Exploring pathways to deliver sustainable woody biomass

Improving the communication and coordination between the main biomass producer and consumer stakeholders in North America and Europe.

Exploring pathways to deliver sustainable woody biomass


In response to the growing importance of woody biomass as a renewable energy, we are increasingly working to strengthen the link between sustainable biomass and forest certification. With this in mind, we supported the facilitation of dialogue between the main biomass producer and consumer stakeholders in North America and Europe.

Europe’s demand for imported wood pellets is growing, and in the next two decades this demand is expected to reach 60 million tons a year – most of which will come from the USA and Canada. There has already been significant growth in this area, with European imports of wood pellets from North America doubling from one million tons in 2009 to over two million tons in 2011.

At the same time, the European Union has been developing sustainability criteria to ensure that any solid biomass used for renewable energy entering Europe is produced sustainably. These criteria will cover imported wood pellets, setting the bar for landowners and pellet manufacturers in the areas of biomass chain of custody, greenhouse gas emissions, biodiversity conservation and water resources.

With the growing importance of the USA as a producer and exporter of wood pellets, it is vital that pellet producers and purchasers, along with other participants in the production and export supply chains, are aware of these sustainable sourcing requirements.

PEFC and wood pellets

In response, the 2013 Collaboration Fund supported a Pinchot Institute project to improve the communication and coordination between the relevant stakeholders in Europe and the USA.
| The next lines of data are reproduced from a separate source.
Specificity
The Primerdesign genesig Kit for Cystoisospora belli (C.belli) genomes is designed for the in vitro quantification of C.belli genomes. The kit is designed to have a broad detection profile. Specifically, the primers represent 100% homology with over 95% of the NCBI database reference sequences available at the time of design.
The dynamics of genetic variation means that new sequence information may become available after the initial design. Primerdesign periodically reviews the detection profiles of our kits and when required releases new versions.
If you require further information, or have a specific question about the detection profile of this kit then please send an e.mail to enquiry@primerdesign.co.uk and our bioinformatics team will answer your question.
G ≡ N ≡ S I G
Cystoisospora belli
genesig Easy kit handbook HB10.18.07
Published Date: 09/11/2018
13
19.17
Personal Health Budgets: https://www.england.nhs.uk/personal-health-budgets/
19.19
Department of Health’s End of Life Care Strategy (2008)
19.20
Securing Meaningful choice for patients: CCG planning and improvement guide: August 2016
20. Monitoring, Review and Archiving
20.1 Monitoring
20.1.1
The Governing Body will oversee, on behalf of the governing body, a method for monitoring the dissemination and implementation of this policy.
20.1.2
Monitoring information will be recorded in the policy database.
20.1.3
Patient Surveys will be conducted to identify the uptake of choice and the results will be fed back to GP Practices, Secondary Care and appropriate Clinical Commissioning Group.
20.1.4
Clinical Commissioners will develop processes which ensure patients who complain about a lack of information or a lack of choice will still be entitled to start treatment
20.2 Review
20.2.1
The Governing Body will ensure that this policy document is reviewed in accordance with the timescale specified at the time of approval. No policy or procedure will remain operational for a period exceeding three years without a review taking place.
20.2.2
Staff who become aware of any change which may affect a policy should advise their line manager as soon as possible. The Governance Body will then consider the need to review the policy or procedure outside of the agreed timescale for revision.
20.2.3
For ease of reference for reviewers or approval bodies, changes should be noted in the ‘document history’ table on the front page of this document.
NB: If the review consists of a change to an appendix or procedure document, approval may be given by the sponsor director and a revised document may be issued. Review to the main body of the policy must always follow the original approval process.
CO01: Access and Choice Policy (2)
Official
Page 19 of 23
Through a two-day workshop held in the US South in November 2013, the Pinchot Institute and project partners brought together over 60 experts and stakeholders to debate related complex sustainability issues. Specifically, the workshop examined the international trade in wood pellets, explored sustainability criteria being developed by European governments and industry, and introduced US forestry practices.

The workshop was concluded with a tour of industrial timberlands certified to SFI’s Forest Management standard, a non-industrial family forest, and the Georgia Biomass LLC pellet mill. The field tour showcased several tools to mitigate environmental risks along the biomass supply chain.

Based on the outcomes of this workshop, the Pinchot Institute produced the report ‘The Transatlantic Trade in Wood for Energy: A Dialogue on Sustainability Standards and Greenhouse Gas Emissions’, which summarizes the major themes and conclusions emerging over the two days. The report will continue to provide recommendations to help with future standards revision and alignment with EU criteria.